• What you should do
Reproduce every line of the listing below verbatim, preserving each line break and all characters unchanged.
____________________
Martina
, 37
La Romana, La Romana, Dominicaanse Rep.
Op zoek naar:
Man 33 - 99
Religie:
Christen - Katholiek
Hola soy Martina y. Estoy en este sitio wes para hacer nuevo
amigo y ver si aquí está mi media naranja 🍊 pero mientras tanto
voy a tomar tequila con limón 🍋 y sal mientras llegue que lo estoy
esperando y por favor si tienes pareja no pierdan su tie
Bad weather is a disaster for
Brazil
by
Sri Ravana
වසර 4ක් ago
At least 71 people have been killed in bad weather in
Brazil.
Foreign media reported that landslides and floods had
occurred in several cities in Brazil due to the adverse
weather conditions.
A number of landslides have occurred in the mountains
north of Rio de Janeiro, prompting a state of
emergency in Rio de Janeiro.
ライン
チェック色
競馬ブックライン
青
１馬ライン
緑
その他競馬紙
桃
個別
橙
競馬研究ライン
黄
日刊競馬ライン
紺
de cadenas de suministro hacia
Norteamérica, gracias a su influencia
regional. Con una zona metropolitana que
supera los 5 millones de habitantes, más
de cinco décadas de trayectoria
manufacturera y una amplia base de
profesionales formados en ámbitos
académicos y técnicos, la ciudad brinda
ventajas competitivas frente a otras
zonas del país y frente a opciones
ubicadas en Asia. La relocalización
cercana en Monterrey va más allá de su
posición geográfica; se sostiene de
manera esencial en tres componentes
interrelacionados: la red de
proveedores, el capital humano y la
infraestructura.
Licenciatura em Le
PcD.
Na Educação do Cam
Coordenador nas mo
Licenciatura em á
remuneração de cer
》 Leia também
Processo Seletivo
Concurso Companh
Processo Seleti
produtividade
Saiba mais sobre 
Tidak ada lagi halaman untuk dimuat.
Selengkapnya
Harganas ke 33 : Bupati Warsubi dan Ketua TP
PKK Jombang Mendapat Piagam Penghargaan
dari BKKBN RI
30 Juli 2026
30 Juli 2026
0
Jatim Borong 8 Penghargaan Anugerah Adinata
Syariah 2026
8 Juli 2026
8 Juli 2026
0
____________________
• Expected answer
Martina
, 37
La Romana, La Romana, Dominicaanse Rep.
Op zoek naar:
Man 33 - 99
Religie:
Christen - Katholiek
Hola soy Martina y. Estoy en este sitio wes para hacer nuevo
amigo y ver si aquí está mi media naranja 🍊 pero mientras tanto
voy a tomar tequila con limón 🍋 y sal mientras llegue que lo estoy
esperando y por favor si tienes pareja no pierdan su tie
Bad weather is a disaster for
Brazil
by
Sri Ravana
වසර 4ක් ago
At least 71 people have been killed in bad weather in
Brazil.
Foreign media reported that landslides and floods had
occurred in several cities in Brazil due to the adverse
weather conditions.
A number of landslides have occurred in the mountains
north of Rio de Janeiro, prompting a state of
emergency in Rio de Janeiro.
ライン
チェック色
競馬ブックライン
青
１馬ライン
緑
その他競馬紙
桃
個別
橙
競馬研究ライン
黄
日刊競馬ライン
紺
de cadenas de suministro hacia
Norteamérica, gracias a su influencia
regional. Con una zona metropolitana que
supera los 5 millones de habitantes, más
de cinco décadas de trayectoria
manufacturera y una amplia base de
profesionales formados en ámbitos
académicos y técnicos, la ciudad brinda
ventajas competitivas frente a otras
zonas del país y frente a opciones
ubicadas en Asia. La relocalización
cercana en Monterrey va más allá de su
posición geográfica; se sostiene de
manera esencial en tres componentes
interrelacionados: la red de
proveedores, el capital humano y la
infraestructura.
Licenciatura em Le
PcD.
Na Educação do Cam
Coordenador nas mo
Licenciatura em á
remuneração de cer
》 Leia também
Processo Seletivo
Concurso Companh
Processo Seleti
produtividade
Saiba mais sobre 
Tidak ada lagi halaman untuk dimuat.
Selengkapnya
Harganas ke 33 : Bupati Warsubi dan Ketua TP
PKK Jombang Mendapat Piagam Penghargaan
dari BKKBN RI
30 Juli 2026
30 Juli 2026
0
Jatim Borong 8 Penghargaan Anugerah Adinata
Syariah 2026
8 Juli 2026
8 Juli 2026
0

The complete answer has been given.